Odespy features simple Python implementations of the most fundamental schemes as well as Python interfaces to several famous packages for solving ODEs: ODEPACK, Vode, rkc.f, rkf45.f, Radau5, as well as the ODE solvers in SciPy, SymPy, and odelab.

Typical usage:

# Define right-hand side of ODE
def f(u, t):
    return -a*u

import odespy
import numpy as np

# Set parameters and time mesh
I = 1; a = 2; T = 6; dt = 1.0
Nt = int(round(T/dt))
t_mesh = np.linspace(0, T, Nt+1)

# Use a 4th-order Runge-Kutta method
solver = odespy.RK4(f)
solver.set_initial_condition(I)
u, t = solver.solve(t_mesh)

Example: Runge-Kutta methods

solvers = [odespy.RK2(f),
           odespy.RK3(f),
           odespy.RK4(f),
           odespy.BackwardEuler(f, nonlinear_solver='Newton')]

for solver in solvers:
    solver.set_initial_condition(I)
    u, t = solver.solve(t)

# + lots of plot code...

Plots from the experiments

The 4-th order Runge-Kutta method (RK4) is the method of choice!
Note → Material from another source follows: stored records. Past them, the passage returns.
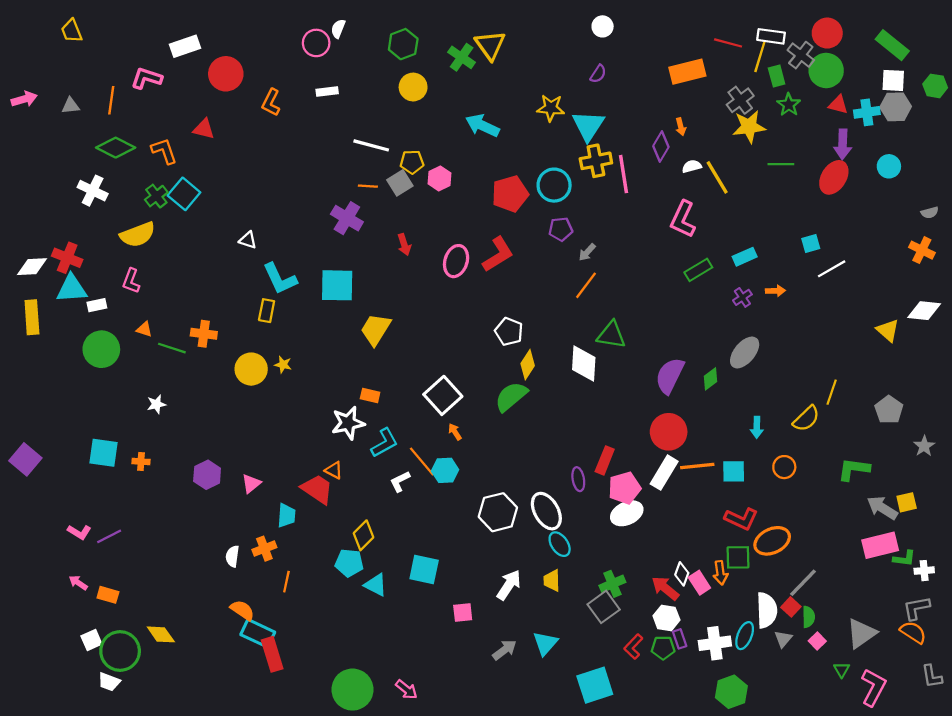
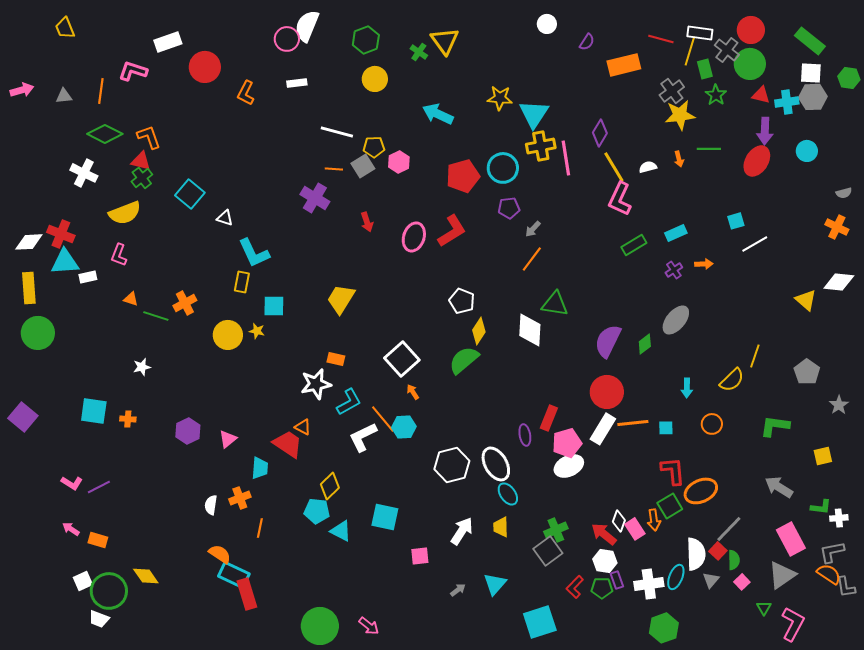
white semicircle: (338, 29) -> (307, 26), size x1.8
green cross: (462, 57) -> (419, 52), size x0.7
purple semicircle: (598, 74) -> (587, 42), moved
orange arrow: (681, 127) -> (679, 159), moved
red triangle: (204, 129) -> (141, 161), moved
white semicircle: (692, 166) -> (648, 167), moved
yellow line: (717, 177) -> (614, 167), moved
cyan square: (184, 194) -> (190, 194), moved
cyan square: (337, 285) -> (274, 306), moved, size x0.7
orange cross: (204, 334) -> (185, 303), turned -35
green circle: (101, 349) -> (38, 333), moved
cyan square: (734, 471) -> (666, 428), size x0.7
white L-shape: (400, 481) -> (363, 437), size x1.5
gray arrow: (882, 508) -> (779, 487), moved
red L-shape: (741, 519) -> (673, 471), turned -120
pink rectangle: (880, 545) -> (791, 539), moved, turned 76
green square: (738, 557) -> (670, 506), turned -30
gray arrow: (504, 650) -> (458, 590), size x0.7
gray L-shape: (932, 676) -> (846, 587), moved

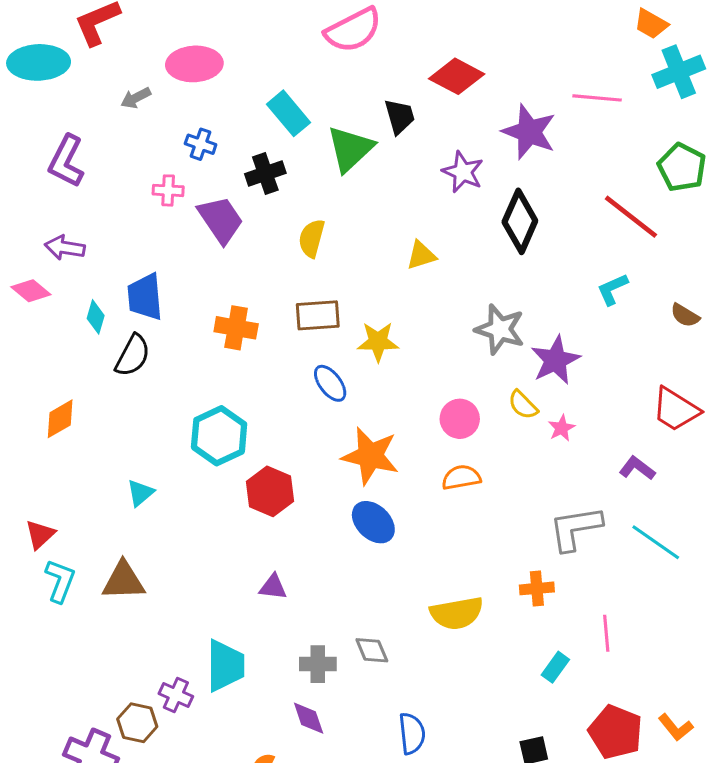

Example: Adaptive Runge-Kutta methods

  • Adaptive methods find "optimal" locations of the mesh points to ensure that the error is less than a given tolerance.
  • Downside: approximate error estimation, not always optimal location of points.
  • "Industry standard ODE solver": Dormand-Prince 4/5-th order Runge-Kutta (MATLAB's famous ode45).